Saturday, September 10, 2005

Important Events in Slow-Motion

While we obsess over the “blame game” with the disastrous disaster response to Hurricane Katrina, the fate of our species hangs in the balance. Got your attention? Good. Ok, so maybe it doesn’t really hang on this, but perhaps we could find the energy to multi-task and start having some national discussion about long-term reproductive health hazards. Over the past several years, members of the Aamjiwnaang First Nation community in Sarnia, Ontario have reported fewer births of male children. This community is in proximity to a heavily industrialized area, including several large petrochemical, polymer, and chemical industrial plants. Investigators have confirmed these observations of declining sex ratios (ratio of male to female births), and have recommended that potential exposures to endocrine-disrupting chemicals be investigated further.

Our narrative-driven, 24/7 news cycle simply doesn’t address slow-motion, and in this case, intergenerational issues.
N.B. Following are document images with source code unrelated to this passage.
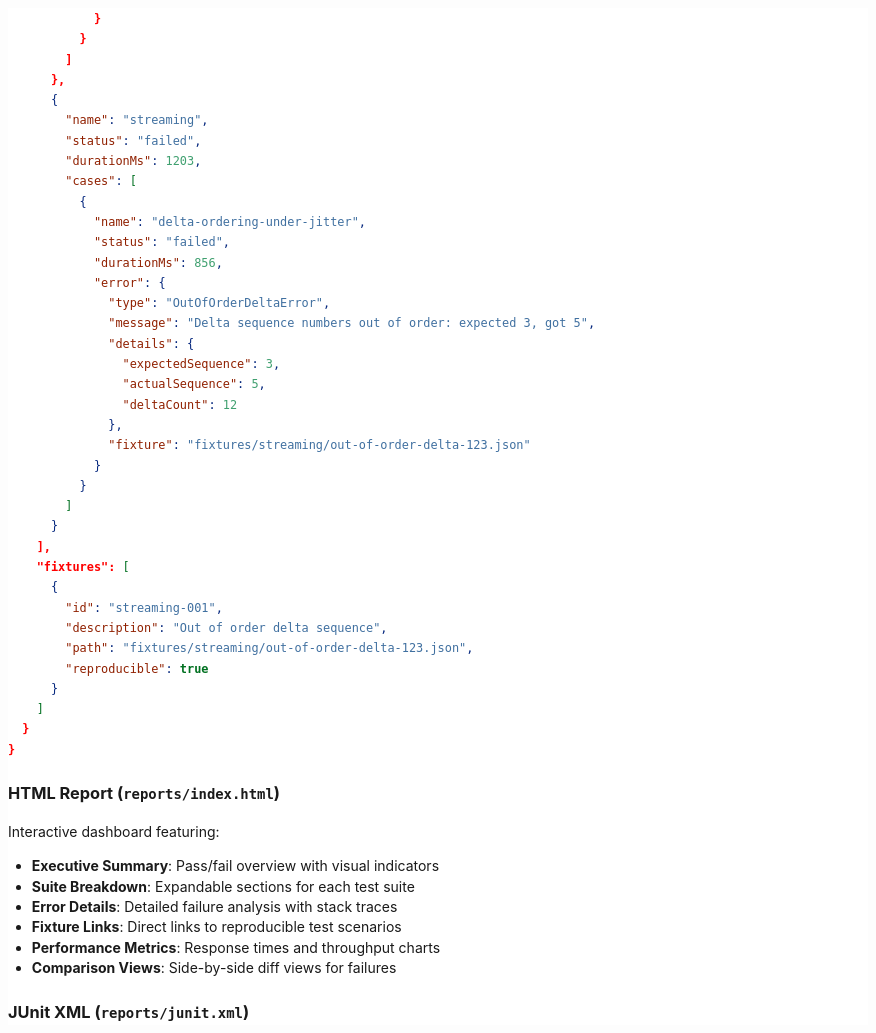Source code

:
 ```json
            }
          }
        ]
      },
      {
        "name": "streaming",
        "status": "failed",
        "durationMs": 1203,
        "cases": [
          {
            "name": "delta-ordering-under-jitter",
            "status": "failed",
            "durationMs": 856,
            "error": {
              "type": "OutOfOrderDeltaError",
              "message": "Delta sequence numbers out of order: expected 3, got 5",
              "details": {
                "expectedSequence": 3,
                "actualSequence": 5,
                "deltaCount": 12
              },
              "fixture": "fixtures/streaming/out-of-order-delta-123.json"
            }
          }
        ]
      }
    ],
    "fixtures": [
      {
        "id": "streaming-001",
        "description": "Out of order delta sequence",
        "path": "fixtures/streaming/out-of-order-delta-123.json",
        "reproducible": true
      }
    ]
  }
}
```

### HTML Report (`reports/index.html`)

Interactive dashboard featuring:

- **Executive Summary**: Pass/fail overview with visual indicators
- **Suite Breakdown**: Expandable sections for each test suite
- **Error Details**: Detailed failure analysis with stack traces
- **Fixture Links**: Direct links to reproducible test scenarios
- **Performance Metrics**: Response times and throughput charts
- **Comparison Views**: Side-by-side diff views for failures

### JUnit XML (`reports/junit.xml`)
Along with the exposure assessments, epidemiology and risk assessment of the potential chemical exposures, we should be initiating research and public dialog on the issues of long-term effects from declining sex ratios. Maybe this isn’t a real problem, with regard to fertility or genetic variability (genetic variability being something very useful for a species to respond to environmental changes; something we will understand less about over time as education in evolutionary biology is suppressed in this country); or maybe it’s a critical problem that should be addressed with the environmental health equivalent of the Manhattan Project. Also, what kinds of explorations should be made into the long-term societal changes resulting from declining sex ratios; is the experience with the Chinese (population control laws limiting couples to one child combined with a preference for male offspring have distorted the sex ratio) useful in this regard? What about the experiences of countries that lost millions of males in wars (for example, European countries and Russia in World Wars I and II)?